The Rheingold production is straightforward, and intentionally so. Zvulun trusts the work, and trusts the audience to entertain its many nuances once the work is staged without interpretive intervention. In his program notes, Zvulun emphasizes two attributes of the Ring: its reliance on mythology, and its embrace of various forms of love. Thus, this Rheingold was the story of gods, giants and dwarfs in a world removed from our own. But they behave towards each other in ways resonant of our own experience. When deals are struck and promises broken, when pride leads Alberich to overreach, when Wotan’s desire to attain power – and prevent others from doing so – leads to catastrophic moral misjudgment, we recognize it. It’s moving to us, in the same way that a Tolkien trilogy or an epic saga like Game of Thrones is moving. Myth becomes a way to strengthen narrative, not to divert it or make it distant from us. In its unfussy presentation of the story, Atlanta has offered Rheingold to us directly, for us to consider on Wagner’s terms rather than through the perspective of a director or dramaturg, however stimulating that perspective may be.

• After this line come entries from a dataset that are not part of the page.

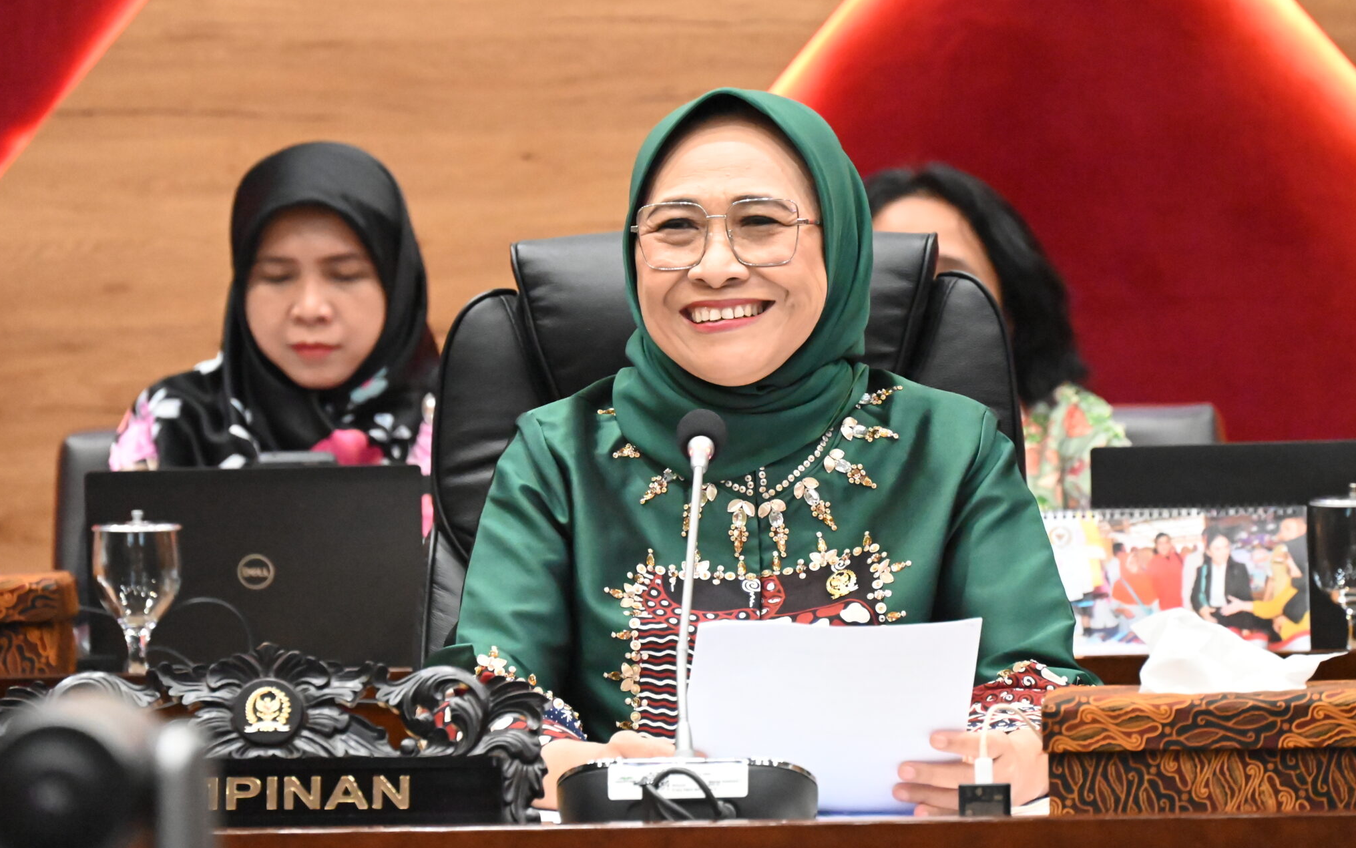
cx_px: 708
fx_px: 9499
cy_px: 360
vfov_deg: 5.1
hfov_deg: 8.2
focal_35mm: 257
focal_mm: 200
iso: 18000
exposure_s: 1/200
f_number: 6.3
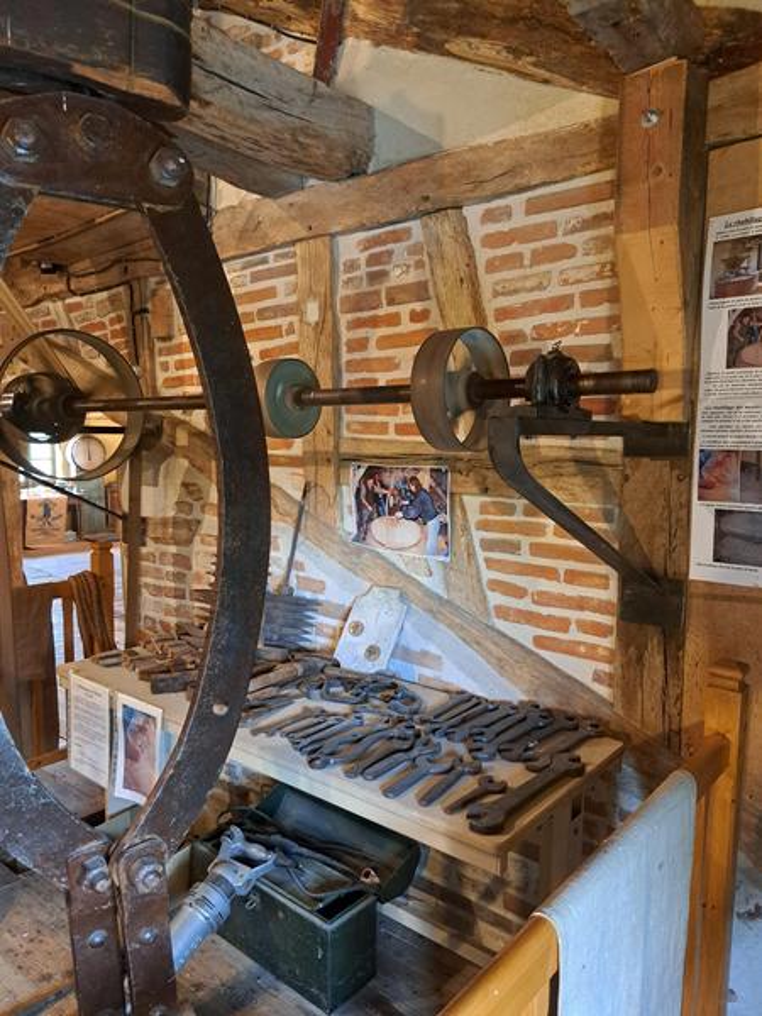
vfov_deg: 71.6
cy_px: 508
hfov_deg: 56.8
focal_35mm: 24
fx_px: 704
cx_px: 381
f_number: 1.8
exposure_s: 1/33
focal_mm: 5.23
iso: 500
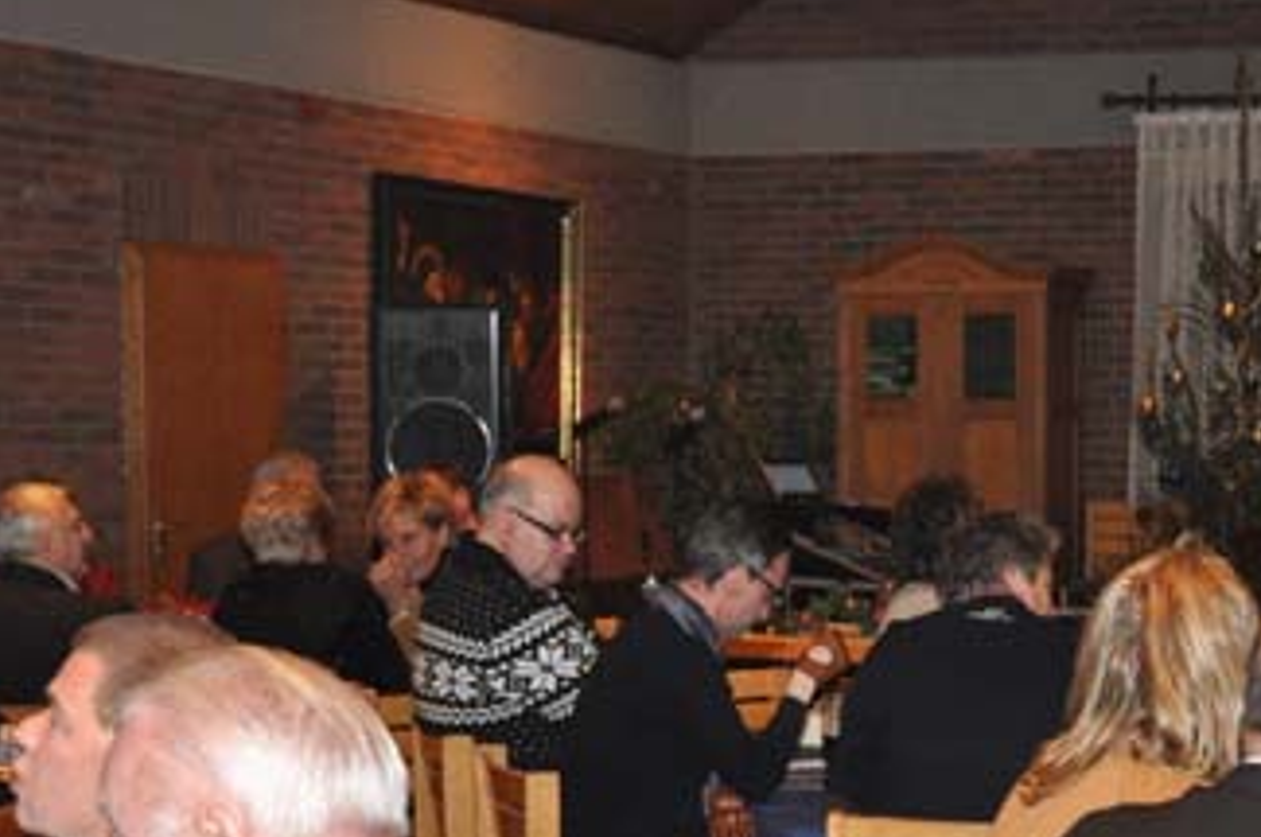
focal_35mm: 89
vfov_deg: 15.1
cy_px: 777
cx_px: 1047
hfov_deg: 22.5
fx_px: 3113
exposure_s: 1/60
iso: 1250
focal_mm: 24
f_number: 4
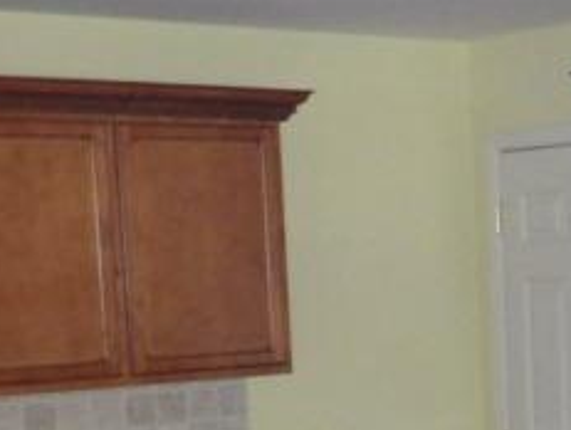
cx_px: 554
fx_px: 1553
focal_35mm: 94
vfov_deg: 15.4
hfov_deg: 20.3
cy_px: 450
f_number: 3.8
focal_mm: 6.1
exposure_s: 1/50
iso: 1600
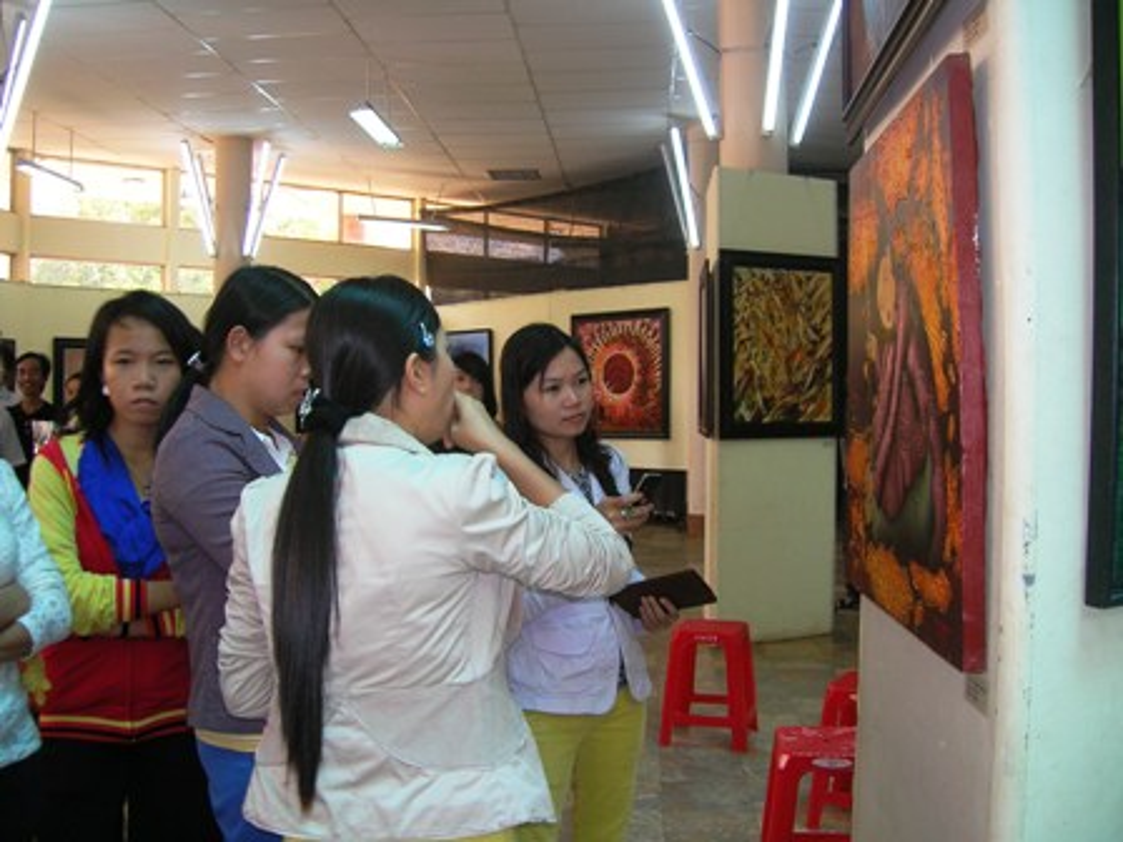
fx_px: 1103
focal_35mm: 34
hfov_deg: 54.0
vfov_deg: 41.8
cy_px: 421
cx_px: 562
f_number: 2.9
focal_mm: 5.7
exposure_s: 1/30
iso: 50
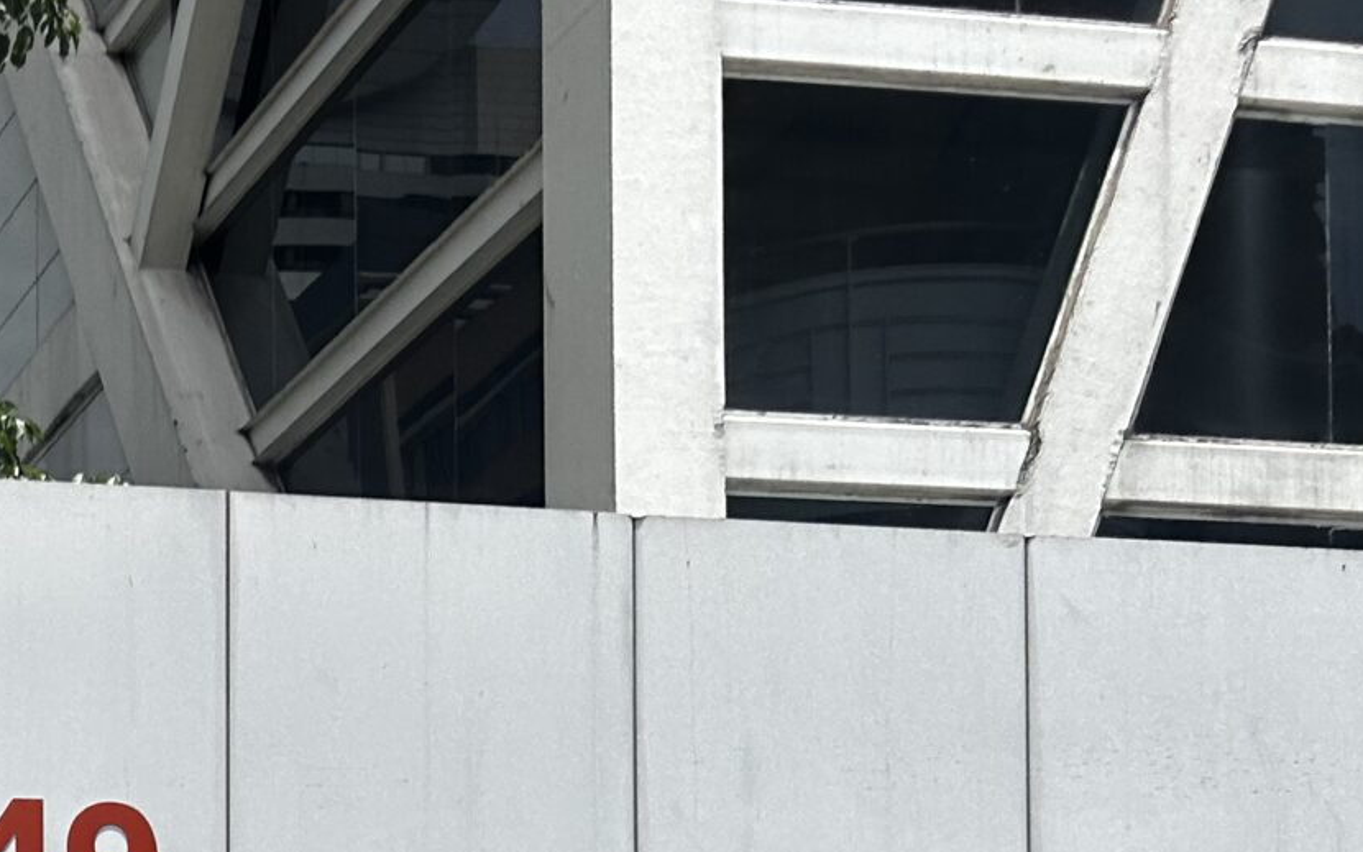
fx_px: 3158
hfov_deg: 21.8
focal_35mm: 85
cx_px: -429
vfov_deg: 13.8
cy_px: 1507
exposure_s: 1/9434
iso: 50
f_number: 1.5
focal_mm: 5.7
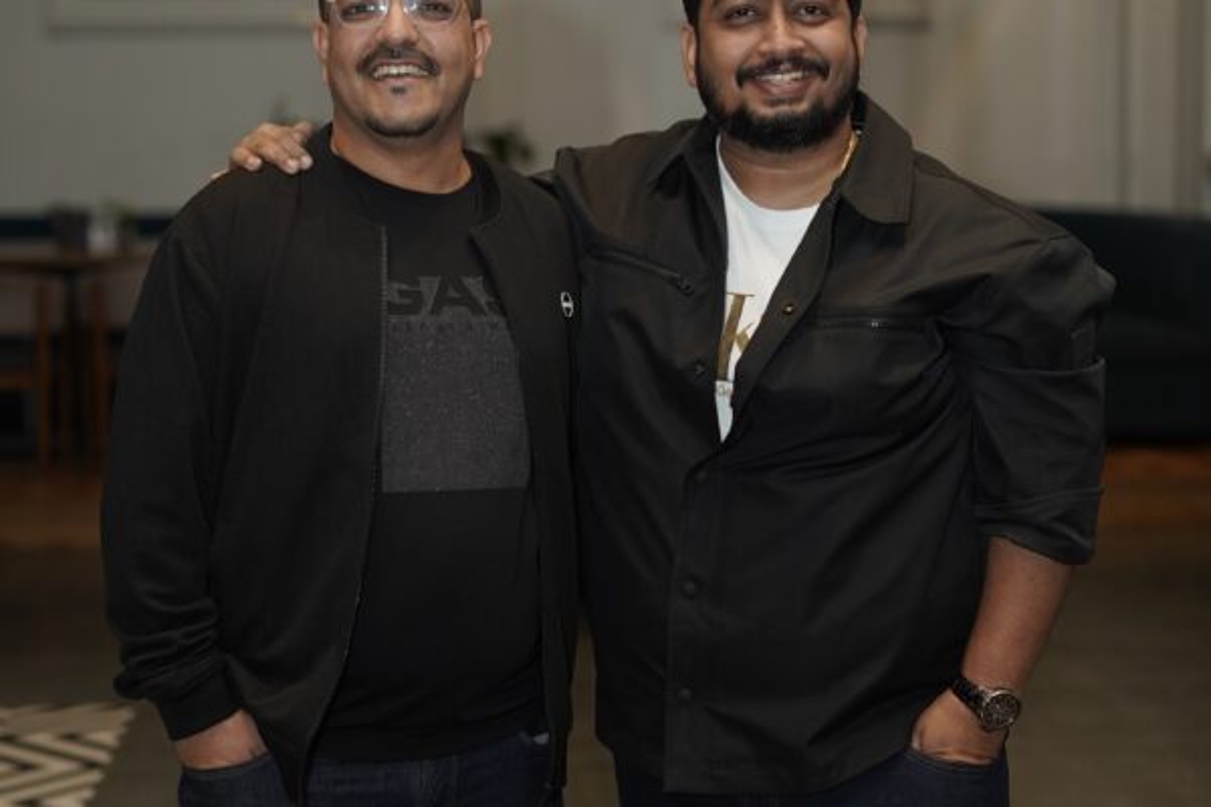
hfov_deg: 39.6
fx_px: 1682
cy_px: 404
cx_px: 606
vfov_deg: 27.0
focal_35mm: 50
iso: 800
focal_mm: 50
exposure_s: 1/200
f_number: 2
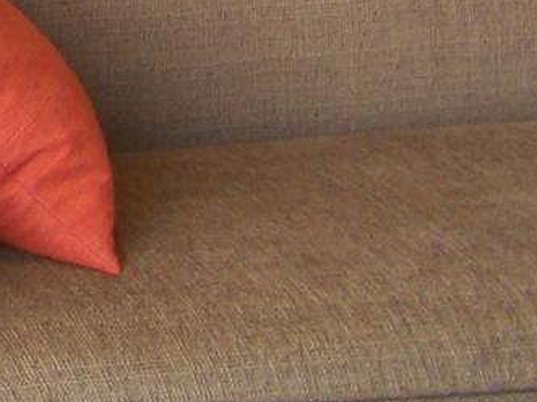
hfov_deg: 8.8
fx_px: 3164
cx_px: -767
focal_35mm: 204
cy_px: -705
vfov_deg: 6.7
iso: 80
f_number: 2.8
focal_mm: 5.85
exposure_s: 1/30
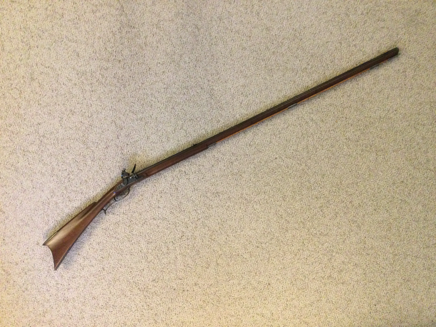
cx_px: 218
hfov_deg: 58.4
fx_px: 390
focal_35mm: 31
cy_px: 164
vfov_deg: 45.4
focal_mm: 3.3
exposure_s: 1/30
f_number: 2.4
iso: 200
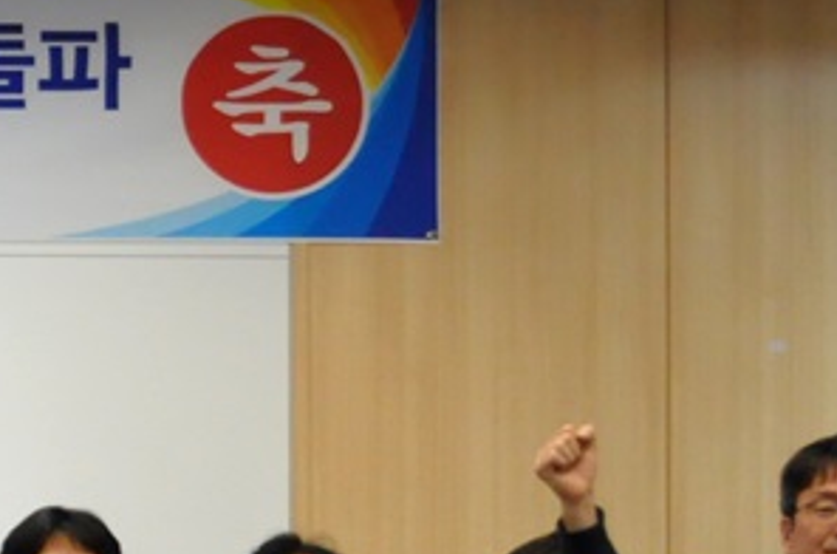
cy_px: 683
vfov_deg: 9.7
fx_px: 3202
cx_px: -580
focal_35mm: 138
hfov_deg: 13.6
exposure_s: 1/60
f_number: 3.8
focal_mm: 20
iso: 1600
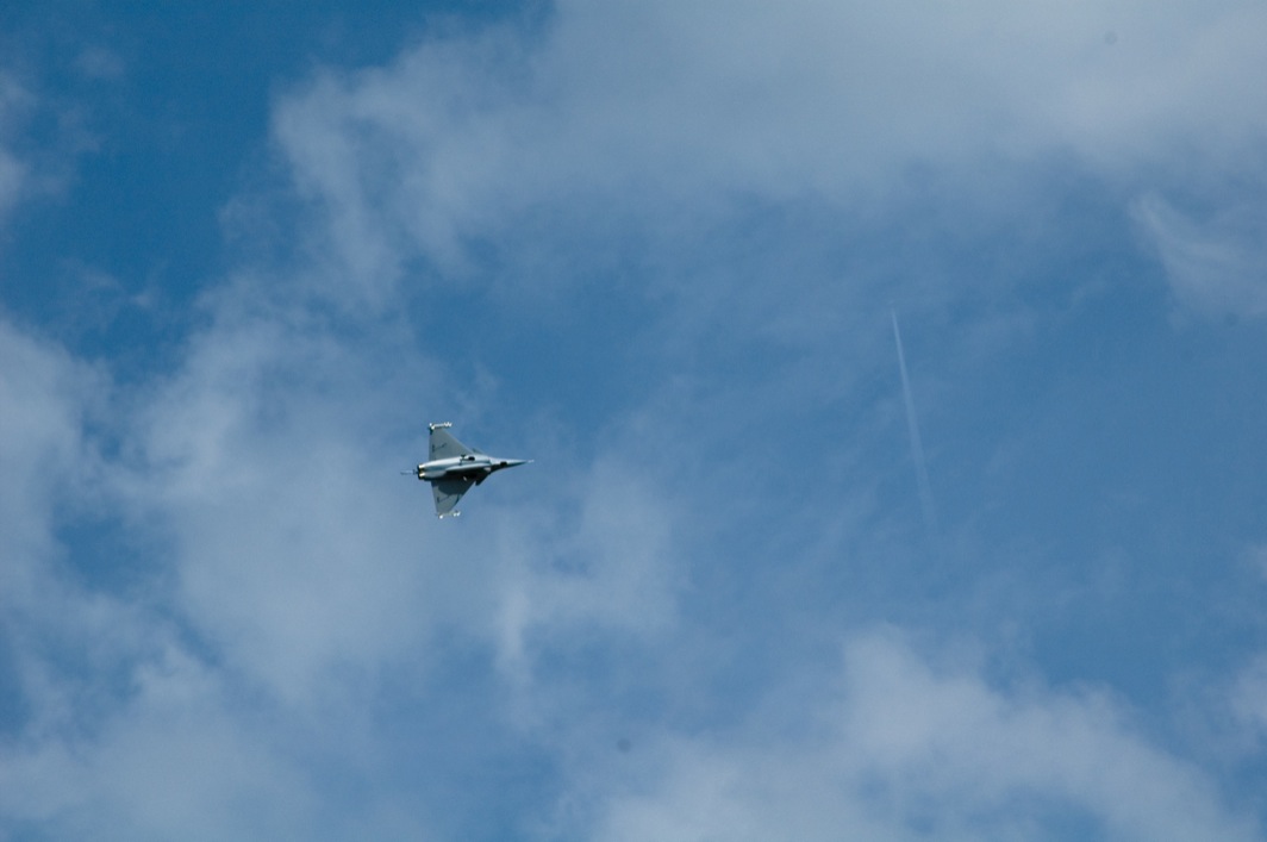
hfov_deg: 11.4
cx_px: 634
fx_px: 6328
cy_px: 421
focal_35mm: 180
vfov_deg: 7.6
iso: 200
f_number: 8
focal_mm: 120
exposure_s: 1/1250
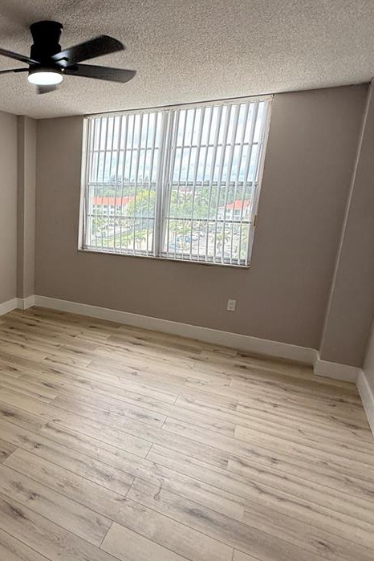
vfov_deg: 71.5
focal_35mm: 25
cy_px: 275
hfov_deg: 45.0
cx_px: 17
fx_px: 390
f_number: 2.2
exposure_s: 1/155
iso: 64
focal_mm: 2.22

The musical component of the production was similarly transparent and satisfying. The prelude was sweet, flowing, and ominous. Arthur Fagan conducted a fine band of musicians who played with assurance, and without brassy blares or any sense of sensationalism. Veteran Greer Grimsley as Wotan headlined a cast who had, by and large, performed their roles at the Met, Covent Garden, Seattle and elsewhere. Their experience provided the production with a feeling of unquestioned confidence and excitement. Zachary Nelson (Donner in the Chicago Ring) as Alberich and Julius Ahn as Mime both brought uncommon lucidity and humor to their interpretations. It was particularly gratifying to see Jessica Faselt, a recent New York Wagner Society Springer awardee, as Freia.
The Cycle continues with Die Walküre in April-May 2024. All are encouraged to attend – both for the strong musical and dramatic rewards that are promised, and in support of a vibrant and ambitious American company.